Sheila, the daughter-in-law brings the brunch for the landlady and also for the fishes. She being the family member is well aware of the importance of the phone call, the Miss Call.

“Check whether the battery is full or not”, uttered the old lady, “two weeks ago, it was empty and I lost Ashok’s calls for two days…I don’t want that to happen again.”

Prior five years, the lady lost her eyes. Not in any tragic accident, but the sweetness proved bitter for her. The sweet poison costed her, her eyes. The loss made her a bit anxious. As the feeling of not able to see you own family would pinch any being. Diabetes took her sight, but not her vision.
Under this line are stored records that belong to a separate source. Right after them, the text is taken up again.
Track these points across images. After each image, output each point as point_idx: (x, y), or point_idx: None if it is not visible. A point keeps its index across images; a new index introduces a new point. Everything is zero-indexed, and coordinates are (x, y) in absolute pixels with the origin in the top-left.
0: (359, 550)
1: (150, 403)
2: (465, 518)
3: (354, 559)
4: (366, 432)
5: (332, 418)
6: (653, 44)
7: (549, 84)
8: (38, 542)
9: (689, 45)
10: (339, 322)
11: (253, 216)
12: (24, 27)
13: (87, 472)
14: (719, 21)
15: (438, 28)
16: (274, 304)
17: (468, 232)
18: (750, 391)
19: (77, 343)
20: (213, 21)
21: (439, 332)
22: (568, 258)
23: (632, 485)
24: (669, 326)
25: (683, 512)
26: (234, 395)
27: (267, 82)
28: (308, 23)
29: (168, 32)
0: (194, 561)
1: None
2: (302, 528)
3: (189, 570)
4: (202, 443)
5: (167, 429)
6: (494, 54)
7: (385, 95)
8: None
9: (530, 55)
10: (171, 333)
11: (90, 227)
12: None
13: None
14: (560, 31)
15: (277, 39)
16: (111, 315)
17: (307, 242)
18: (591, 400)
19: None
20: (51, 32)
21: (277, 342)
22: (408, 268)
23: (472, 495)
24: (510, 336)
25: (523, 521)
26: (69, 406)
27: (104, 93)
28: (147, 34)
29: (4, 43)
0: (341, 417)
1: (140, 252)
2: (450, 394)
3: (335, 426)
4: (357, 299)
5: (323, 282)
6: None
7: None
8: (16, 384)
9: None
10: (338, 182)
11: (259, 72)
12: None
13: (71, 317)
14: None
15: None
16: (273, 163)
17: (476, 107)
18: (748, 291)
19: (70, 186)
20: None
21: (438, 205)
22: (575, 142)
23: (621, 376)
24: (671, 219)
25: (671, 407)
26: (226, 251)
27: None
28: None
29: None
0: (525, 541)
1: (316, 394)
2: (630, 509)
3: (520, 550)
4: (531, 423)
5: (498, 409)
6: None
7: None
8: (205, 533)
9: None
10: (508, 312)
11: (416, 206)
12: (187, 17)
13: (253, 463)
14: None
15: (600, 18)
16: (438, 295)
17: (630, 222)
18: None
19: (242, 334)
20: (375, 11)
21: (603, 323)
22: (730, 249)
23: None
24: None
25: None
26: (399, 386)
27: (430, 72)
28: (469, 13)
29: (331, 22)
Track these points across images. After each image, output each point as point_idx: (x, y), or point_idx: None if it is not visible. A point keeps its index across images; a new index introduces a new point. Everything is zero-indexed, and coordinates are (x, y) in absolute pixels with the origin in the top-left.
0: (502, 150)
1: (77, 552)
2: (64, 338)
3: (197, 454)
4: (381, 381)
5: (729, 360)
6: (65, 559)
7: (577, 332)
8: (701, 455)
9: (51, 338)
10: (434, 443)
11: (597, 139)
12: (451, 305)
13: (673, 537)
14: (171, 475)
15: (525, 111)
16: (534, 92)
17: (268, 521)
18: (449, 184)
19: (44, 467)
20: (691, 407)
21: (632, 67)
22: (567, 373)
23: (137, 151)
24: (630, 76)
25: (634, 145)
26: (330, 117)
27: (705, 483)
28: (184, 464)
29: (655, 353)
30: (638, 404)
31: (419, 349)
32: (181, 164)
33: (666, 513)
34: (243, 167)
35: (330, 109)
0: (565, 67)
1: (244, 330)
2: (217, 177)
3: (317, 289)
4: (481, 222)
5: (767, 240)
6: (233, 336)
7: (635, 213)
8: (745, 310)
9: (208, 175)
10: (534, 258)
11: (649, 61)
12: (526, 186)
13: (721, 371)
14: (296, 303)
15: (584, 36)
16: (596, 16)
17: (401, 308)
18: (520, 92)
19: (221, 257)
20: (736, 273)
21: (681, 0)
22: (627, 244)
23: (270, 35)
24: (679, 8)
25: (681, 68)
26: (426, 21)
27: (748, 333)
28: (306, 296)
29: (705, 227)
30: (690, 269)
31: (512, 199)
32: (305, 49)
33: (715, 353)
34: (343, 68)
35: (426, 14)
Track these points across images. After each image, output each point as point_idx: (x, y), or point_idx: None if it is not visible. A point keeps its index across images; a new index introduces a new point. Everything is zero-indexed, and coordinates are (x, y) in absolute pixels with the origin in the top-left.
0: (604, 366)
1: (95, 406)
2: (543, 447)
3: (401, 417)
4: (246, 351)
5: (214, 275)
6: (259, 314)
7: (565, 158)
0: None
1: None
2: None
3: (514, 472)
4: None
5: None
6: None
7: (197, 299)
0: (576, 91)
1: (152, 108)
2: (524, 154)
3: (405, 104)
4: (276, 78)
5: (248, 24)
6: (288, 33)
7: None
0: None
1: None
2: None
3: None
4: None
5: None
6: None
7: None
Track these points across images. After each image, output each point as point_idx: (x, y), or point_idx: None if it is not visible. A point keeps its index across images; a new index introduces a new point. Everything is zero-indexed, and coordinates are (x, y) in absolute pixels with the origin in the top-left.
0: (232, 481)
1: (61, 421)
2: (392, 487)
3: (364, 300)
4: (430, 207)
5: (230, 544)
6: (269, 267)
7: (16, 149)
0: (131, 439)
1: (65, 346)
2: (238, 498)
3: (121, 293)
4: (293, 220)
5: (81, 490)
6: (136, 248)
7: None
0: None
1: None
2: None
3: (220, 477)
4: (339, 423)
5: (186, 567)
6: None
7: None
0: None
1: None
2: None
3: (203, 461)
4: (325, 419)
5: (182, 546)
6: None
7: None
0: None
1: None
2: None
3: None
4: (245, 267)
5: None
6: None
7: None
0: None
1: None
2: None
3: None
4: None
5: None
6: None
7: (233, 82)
Two years after the tragedy, the old lady, faced another attack. The house lost its owner, a son lost his father, the lady, her beloved husband and the nation, a dutiful servant. The man just didn’t die, he was martyred. In other words, his physical body died, not his ideology. He was still alive in the heart of millions of people in the country.

For him, the motherland mattered more than the mother. And the patriotic feeling was transferred likewise to their ward, Ashok, who joined the army as soon as he became eligible.

The mother knew that nothing could stop her son to not be a part of the army. For him also, the motherland held the topnotch priority. And the mother admired it, keeping aside her fear of losing him.

“It is fully charged and you won’t miss any more calls from Ashok”, Sheila smiled as she served her the brunch. The house only had these two ladies and the two fishes.

When Ashok joined the Army, the mother was composed, only from the outside, but inside, the thunder was blaring. Unlike Sheila, she didn’t have the upper hand of calming down her fiery senses by looking at Ashok’s photos.

Ashok’s routine break at 12 in the noon paved a way for the call at home, gave his mother the assurance of his life. The mother felt satisfied after every missed call of Ashok each day.

One fine day, the old lady was in urge to talk to his son. She eagerly waited for the clock to hit 12. Her hands carrying the phone and the thumb intact on the green button. She was all set to hear the voice of her brave son who was out there on his duty. His duty of serving the nation.

As the hands of the clock coincided with each other, the screen lit up and the bell rang. The incoming call on the phone of the mother was from Ashok. She got all thrilled and killing no time, she hurriedly pressed the green button.

The ringing stopped. The call was initiated. She carried the phone close to her ears, but before she could speak anything, the call was cut. She found that peculiar.

She called Sheila to look at the matter. As Sheila treaded with the brunch in her hands, she heard the predicament. She said, “There must be some network problem out there and he would call again tomorrow at the same time”. Sheila took the phone and kept it on its appropriate place.

Sheila ignored the temptation of the ailing mother and got busy in her work. She went upstairs to sundry the washed clothes.

Not satisfied by anything, the old lady picked up the phone and pressed the green button twice. She placed the phone near her ears and in no time the call was connected.

The bell rang.

But the sound of the outgoing call wasn’t the only sound that entered her ears. Sheila’s phone rang. The sound was directed from the Kitchen.

She cut the call and repeated the process. Again she got the same response. The bell rang. The sound came from the kitchen.

Being an Army Man’s wife, she was determined that there are no coincidences. She did it again. Again and again. Again and again. And again and again. Every time, a tear dropped from her left eye, as she pressed the green button and the sound of the phone hit her ears.

Fifteen minutes past, Sheila hailed down. As she heard her phone ringing, she hopped in the kitchen. Seeing the mother’s number flashing on the screen, tears rolled down her eyes, too. She walked to the mother with the phone in her hand.

The old lady’s eyes were drenched. The agony was reflected on her face.

Sheila fell on the feet of the mother and they both started crying.

It seemed like the ugly truth of the fake ‘Missed calls’ was out.

Ceasing her crying, the mother wailed only one thing, “When?”

Taking her time to come out of the phase, Sheila confessed, “Two weeks ago”.